Using Parameter Markers as Arguments to Stored Procedures

When calling stored procedures, always use parameters for the arguments instead of using literal arguments.

.NET data providers can call stored procedures on the database server either by executing the procedure the same way as any other SQL query, or by optimizing the execution by invoking an RPC (Remote Procedure Call) directly into the database server. When you execute the stored procedure as a SQL query, the database server parses the statement, validates the argument types, and converts the arguments into the correct data types.

Remember that SQL is always sent to the database server as a character string, for example, “getCustName (12345)”. In this case, even though the application programmer might assume that the only argument to getCustName is an integer, the argument is actually passed inside a character string to the server. The database server would parse the SQL query, consult database metadata to determine the parameter contract of the procedure, isolate the single argument value 12345, then convert the string ‘12345’ into an integer value before finally executing the procedure as a SQL language event.

By invoking an RPC inside the database server, the overhead of using a SQL character string is avoided. Instead, a .NET data provider will construct a network packet that contains the parameters in their native data type formats and execute the procedure remotely.

To use stored procedures correctly, set the CommandText property of the Command object to the name of the stored procedure. Then, set the CommandType property of the command to StoredProcedure. Finally, pass the arguments to the stored procedure using parameter objects. Do not physically code the literal arguments into the CommandText.

Case 1

SybaseCommand   DBCmd = new SybaseCommand ("getCustName(12345)", Conn);
SybaseDataReader  myDataReader;
myDataReader = DBCmd.ExecuteReader();

In this case, the stored procedure cannot be optimized to use a server-side RPC. The database server must treat the SQL request as a normal language event, which includes parsing the statement, validating the argument types, and converting the arguments into the correct data types before executing the procedure.

Case 2

SybaseCommand   DBCmd = new SybaseCommand("getCustName", Conn);
DBCmd.Parameters.Add("param1",SybaseDbType.Int,10,"").Value = 12345;
SybaseDataReader  myDataReader;
myDataReader.CommandType = CommandType.StoredProcedure
myDataReader = DBCmd.ExecuteReader();

In Case 2, the stored procedure can be optimized to use a server-side RPC. Because the application avoids literal arguments and calls the procedure by specifying all arguments as parameters, the .NET data provider can optimize the execution by invoking the stored procedure directly inside the database as an RPC. This case avoids SQL language processing on the database server and the execution time is greatly improved.

■ Required tasks:
**1)** Quote, word for word, the part of the stored procedure passage that opens with the words containing "Using Parameter Markers" and closes with "using literal arguments.".
**2)** According to the stored procedure passage, which property of the command should be set to StoredProcedure?

■ Extracted data:
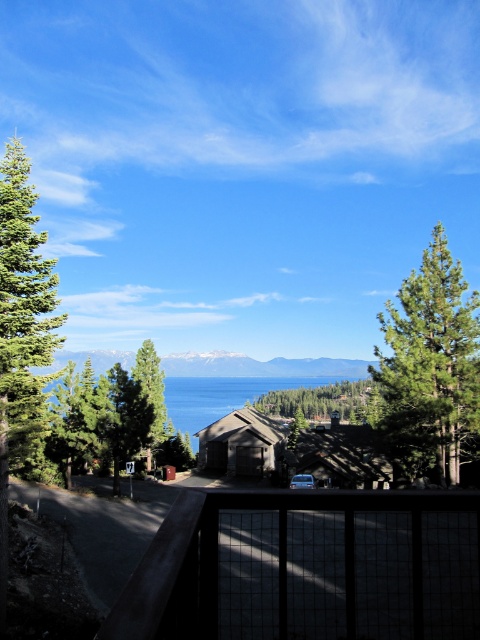
You are standing on a balcony and see two green trees at the center of the scene, one labeled as green textured tree at center and the other as green matte tree at center. Which tree would appear closer to you?

The green textured tree at center appears closer to you because it is positioned further to the viewer than the green matte tree at center.

You are standing on a balcony and looking out at the landscape. There is a point marked at coordinates (307, 566). What object is located at that point?

The point at coordinates (307, 566) indicates a dark gray grid patterned deck at center.

You are standing on a balcony and want to locate the matte brown cabin at center. According to the coordinates provided, where would you find it?

The matte brown cabin at center is located at coordinates point (342, 456).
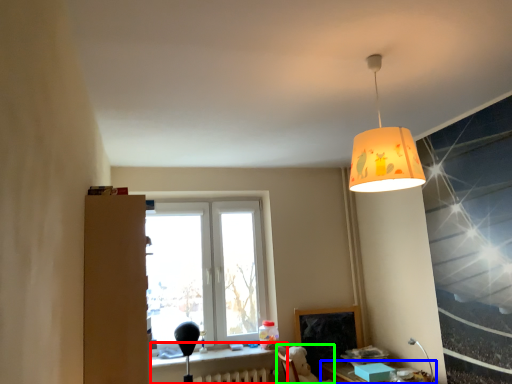
Question: Which object is the closest to the table (highlighted by a red box)? Choose among these: table (highlighted by a blue box) or swivel chair (highlighted by a green box).

Choices:
 (A) table
 (B) swivel chair

Answer: (B)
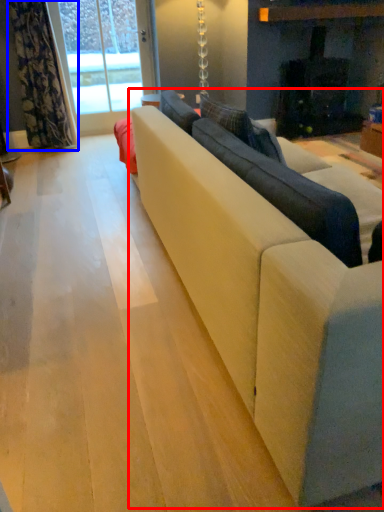
Question: Which object is further to the camera taking this photo, studio couch (highlighted by a red box) or curtain (highlighted by a blue box)?

Choices:
 (A) studio couch
 (B) curtain

Answer: (B)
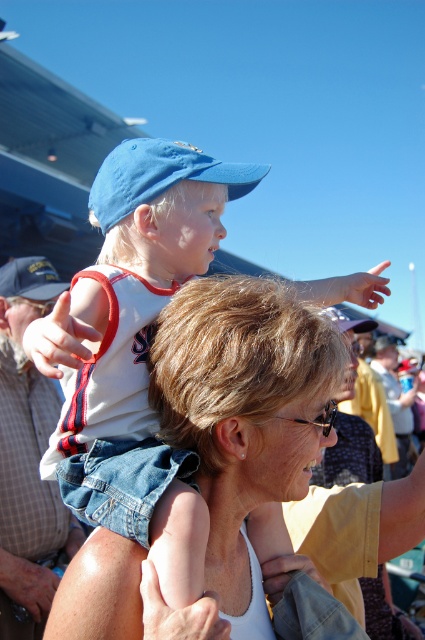
Who is shorter, matte blue cap at upper left or matte blue baseball cap at upper left?

With less height is matte blue baseball cap at upper left.

Between point (88, 436) and point (31, 260), which one is positioned in front?

Point (88, 436) is more forward.

Identify the location of matte blue cap at upper left. The height and width of the screenshot is (640, 425). (139, 346).

Does blue fabric baseball cap at upper center have a greater width compared to matte blue baseball cap at upper left?

Yes, blue fabric baseball cap at upper center is wider than matte blue baseball cap at upper left.

Is point (133, 195) more distant than point (14, 268)?

No, (133, 195) is closer to viewer.

You are a GUI agent. You are given a task and a screenshot of the screen. Output one action in this format:
    pyautogui.click(x=<x>, y=<y>)
    Task: Click on the blue fabric baseball cap at upper center
    
    Given the screenshot: What is the action you would take?
    pyautogui.click(x=159, y=176)

Who is taller, matte blue cap at upper left or blue fabric baseball cap at upper center?

With more height is matte blue cap at upper left.

Which is below, matte blue cap at upper left or blue fabric baseball cap at upper center?

matte blue cap at upper left is lower down.

Who is more distant from viewer, [152,189] or [122,177]?

Positioned behind is point [122,177].

Identify the location of matte blue cap at upper left. This screenshot has width=425, height=640. (139, 346).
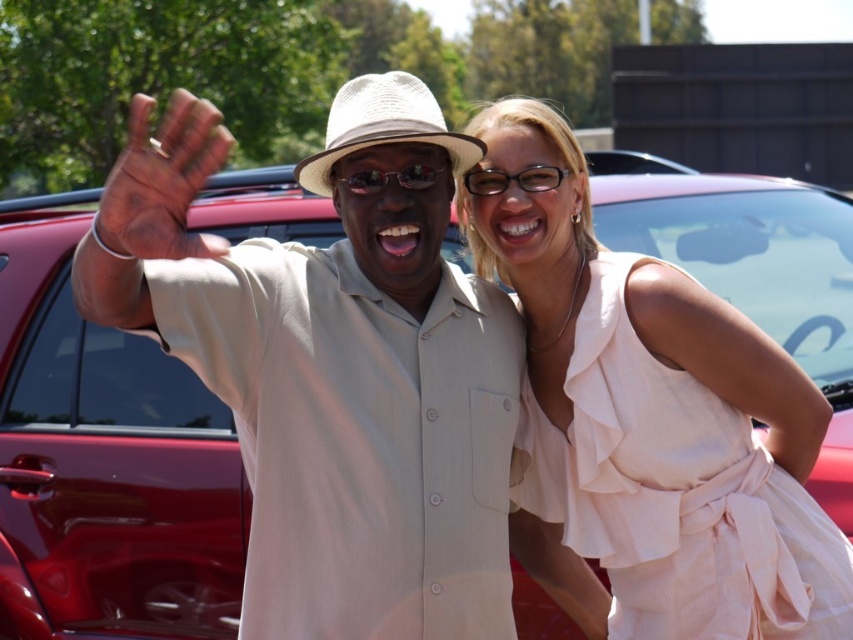
You are a photographer trying to capture a photo of the metallic red car at center and the sunglasses at center. Which object is positioned higher in the image?

The sunglasses at center are positioned higher than the metallic red car at center in the image.

You are standing in front of the red car and want to move towards the two points marked in the image. Which point, point (180, 106) or point (496, 177), is closer to you?

Point (180, 106) is closer to the viewer than point (496, 177), so you should move towards point (180, 106) first.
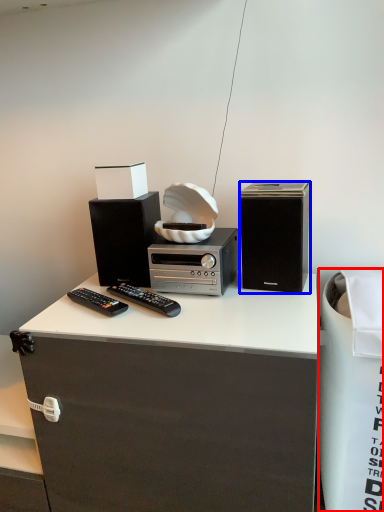
Question: Which of the following is the farthest to the observer, trash bin/can (highlighted by a red box) or loudspeaker (highlighted by a blue box)?

Choices:
 (A) trash bin/can
 (B) loudspeaker

Answer: (B)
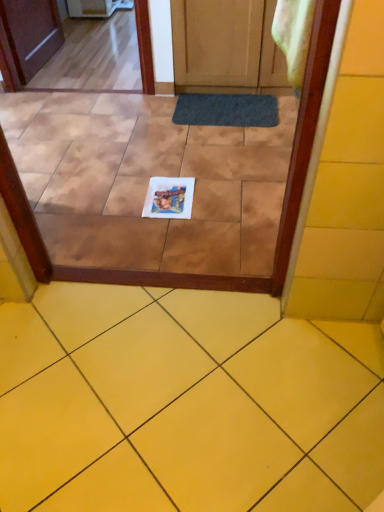
The height and width of the screenshot is (512, 384). In order to click on vacant area situated to the left side of dark gray rubber doormat at center in this screenshot , I will do `click(144, 120)`.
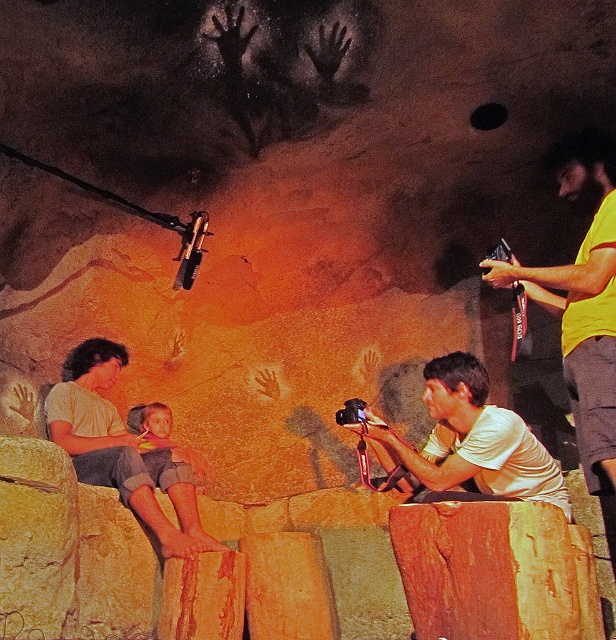
You are a photographer in the cave setting. You notice two people wearing matte white shirt at center and matte yellow shirt at left. Which person is shorter?

The matte white shirt at center is shorter than the matte yellow shirt at left, so the person wearing the matte white shirt at center is shorter.

You are an observer in the cave setting. You notice two shirts in the scene. Which shirt, the yellow fabric shirt at upper right or the matte white shirt at center, appears narrower?

The yellow fabric shirt at upper right appears narrower than the matte white shirt at center.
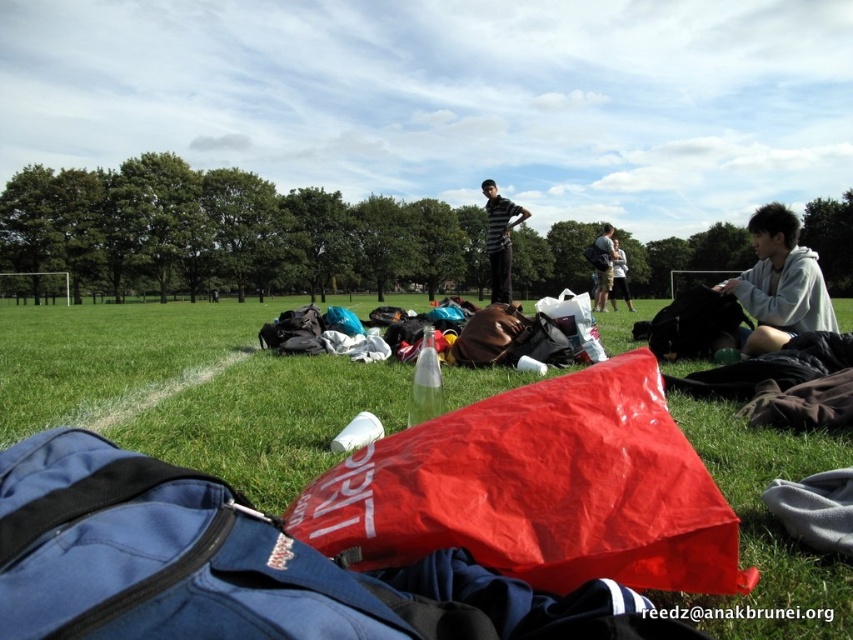
Question: Is green grass at center further to the viewer compared to striped fabric shirt at center?

Choices:
 (A) no
 (B) yes

Answer: (A)

Question: Can you confirm if green grass at center is positioned to the right of striped fabric shirt at center?

Choices:
 (A) yes
 (B) no

Answer: (B)

Question: Which of the following is the closest to the observer?

Choices:
 (A) (596, 292)
 (B) (271, 467)

Answer: (B)

Question: Considering the relative positions of sweatshirt at lower right and matte black backpack at center in the image provided, where is sweatshirt at lower right located with respect to matte black backpack at center?

Choices:
 (A) below
 (B) above

Answer: (A)

Question: Which point is farther to the camera?

Choices:
 (A) (775, 273)
 (B) (503, 216)
 (C) (618, 285)
 (D) (608, 273)

Answer: (C)

Question: Which object is the closest to the green grass at center?

Choices:
 (A) striped fabric shirt at center
 (B) sweatshirt at lower right
 (C) matte black backpack at center

Answer: (A)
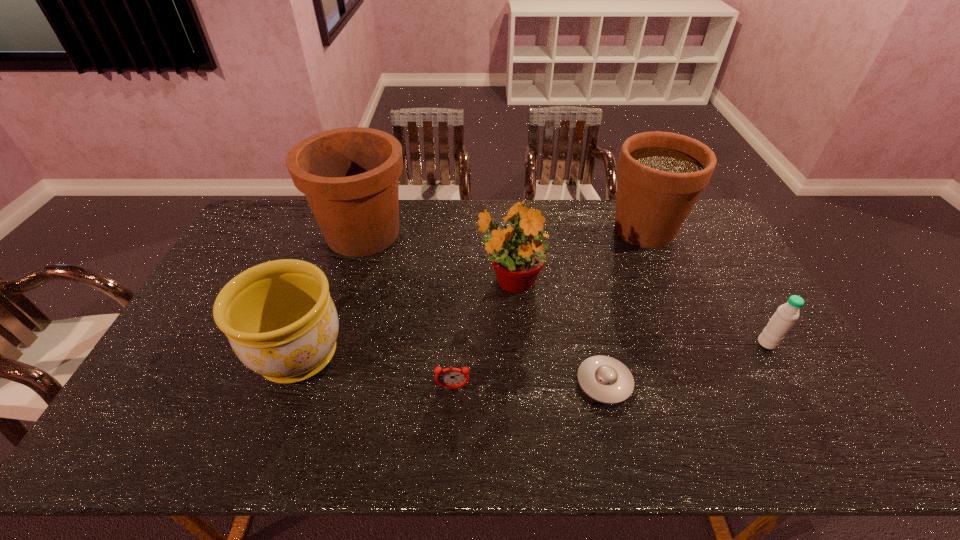
What are the coordinates of `free space located 0.270m on the left of the rightmost flowerpot` in the screenshot? It's located at (x=530, y=230).

Where is `free region located 0.050m on the back of the third flowerpot from left to right`? The image size is (960, 540). free region located 0.050m on the back of the third flowerpot from left to right is located at coordinates (507, 246).

This screenshot has height=540, width=960. What are the coordinates of `vacant space positioned on the right of the fourth shortest object` in the screenshot? It's located at (482, 355).

The height and width of the screenshot is (540, 960). I want to click on vacant space positioned 0.050m on the front of the fifth tallest object, so click(780, 366).

Find the location of a particular element. vacant area situated 0.140m on the front-facing side of the alarm clock is located at coordinates (450, 444).

I want to click on vacant space located on the right of the saucer, so pos(782,382).

Image resolution: width=960 pixels, height=540 pixels. I want to click on flowerpot at the right edge, so click(661, 175).

Locate an element on the screen. The height and width of the screenshot is (540, 960). water bottle situated at the right edge is located at coordinates (783, 319).

At what (x,y) coordinates should I click in order to perform the action: click on object that is at the far right corner. Please return your answer as a coordinate pair (x, y). Looking at the image, I should click on (661, 175).

The height and width of the screenshot is (540, 960). I want to click on vacant space at the near edge of the desktop, so 246,442.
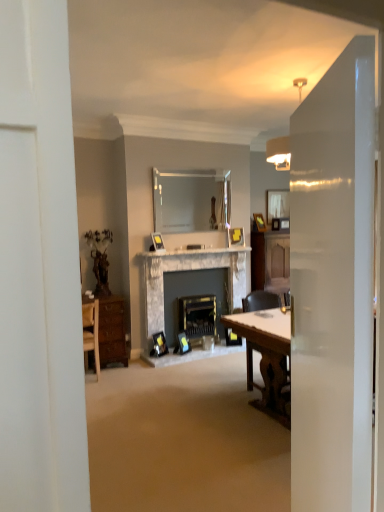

■ Responses by item number:
**1)**
Using Parameter Markers as Arguments to Stored Procedures

When calling stored procedures, always use parameters for the arguments instead of using literal arguments.

**2)** The CommandType property.